## To do
In the records, find every line with the word "name" and copy it out.

## Excerpted data
* * * * *

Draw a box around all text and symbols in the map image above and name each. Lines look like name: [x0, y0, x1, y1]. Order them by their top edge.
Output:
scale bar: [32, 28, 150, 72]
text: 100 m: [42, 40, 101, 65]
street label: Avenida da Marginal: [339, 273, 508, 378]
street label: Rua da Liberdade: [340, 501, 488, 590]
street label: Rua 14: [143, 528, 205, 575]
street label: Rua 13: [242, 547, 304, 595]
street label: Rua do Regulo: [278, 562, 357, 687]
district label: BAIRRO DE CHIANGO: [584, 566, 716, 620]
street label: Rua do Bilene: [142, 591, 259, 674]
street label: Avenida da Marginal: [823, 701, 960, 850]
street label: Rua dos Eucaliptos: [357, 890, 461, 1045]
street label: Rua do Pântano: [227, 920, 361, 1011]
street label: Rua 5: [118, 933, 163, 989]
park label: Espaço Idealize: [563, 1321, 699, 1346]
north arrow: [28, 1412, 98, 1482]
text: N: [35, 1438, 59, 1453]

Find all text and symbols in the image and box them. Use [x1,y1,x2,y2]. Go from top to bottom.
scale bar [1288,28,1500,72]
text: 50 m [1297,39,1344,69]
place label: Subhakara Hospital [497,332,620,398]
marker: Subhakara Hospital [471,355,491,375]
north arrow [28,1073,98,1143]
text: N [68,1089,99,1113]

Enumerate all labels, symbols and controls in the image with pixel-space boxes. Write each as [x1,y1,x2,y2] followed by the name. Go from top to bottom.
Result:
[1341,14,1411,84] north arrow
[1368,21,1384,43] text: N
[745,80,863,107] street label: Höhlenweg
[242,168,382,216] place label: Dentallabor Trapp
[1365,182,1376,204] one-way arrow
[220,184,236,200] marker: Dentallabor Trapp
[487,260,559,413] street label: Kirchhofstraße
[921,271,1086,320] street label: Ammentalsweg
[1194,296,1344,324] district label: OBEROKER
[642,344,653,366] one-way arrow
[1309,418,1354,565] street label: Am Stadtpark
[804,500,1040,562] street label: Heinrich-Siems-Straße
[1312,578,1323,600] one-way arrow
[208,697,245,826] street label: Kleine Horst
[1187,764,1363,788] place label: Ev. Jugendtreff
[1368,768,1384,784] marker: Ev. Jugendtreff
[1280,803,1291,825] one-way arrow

* * * * *

## Response to this exercise
Draw a box around all text and symbols in the map image above and name each. Lines look like name: [x0, y0, x1, y1]. Order them by their top edge.
Enumerate all labels, symbols and controls in the image with pixel-space boxes. Write each as [x1,y1,x2,y2] followed by the name. Go from top to bottom.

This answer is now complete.